Items from a data source
_ _ _ _ _

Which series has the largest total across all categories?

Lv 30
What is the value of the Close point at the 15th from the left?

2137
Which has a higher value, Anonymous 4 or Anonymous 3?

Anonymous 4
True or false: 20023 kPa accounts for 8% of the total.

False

_ _ _ _ _

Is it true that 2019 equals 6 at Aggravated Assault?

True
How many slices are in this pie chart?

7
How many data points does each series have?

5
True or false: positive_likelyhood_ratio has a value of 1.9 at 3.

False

_ _ _ _ _

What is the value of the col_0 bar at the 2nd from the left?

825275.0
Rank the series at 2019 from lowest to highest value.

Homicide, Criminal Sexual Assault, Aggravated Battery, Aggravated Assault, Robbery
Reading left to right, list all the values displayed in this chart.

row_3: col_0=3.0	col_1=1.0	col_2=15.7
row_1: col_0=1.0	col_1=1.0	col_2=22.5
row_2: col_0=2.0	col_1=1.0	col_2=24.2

_ _ _ _ _

_TASK TO CARRY OUT_:
Echo the lines from the one containing "Which series has" through the one containing "True or false: 20023", reproducing each without any change.

_SOLVED EXERCISE_:
Which series has the largest total across all categories?

Lv 30
What is the value of the Close point at the 15th from the left?

2137
Which has a higher value, Anonymous 4 or Anonymous 3?

Anonymous 4
True or false: 20023 kPa accounts for 8% of the total.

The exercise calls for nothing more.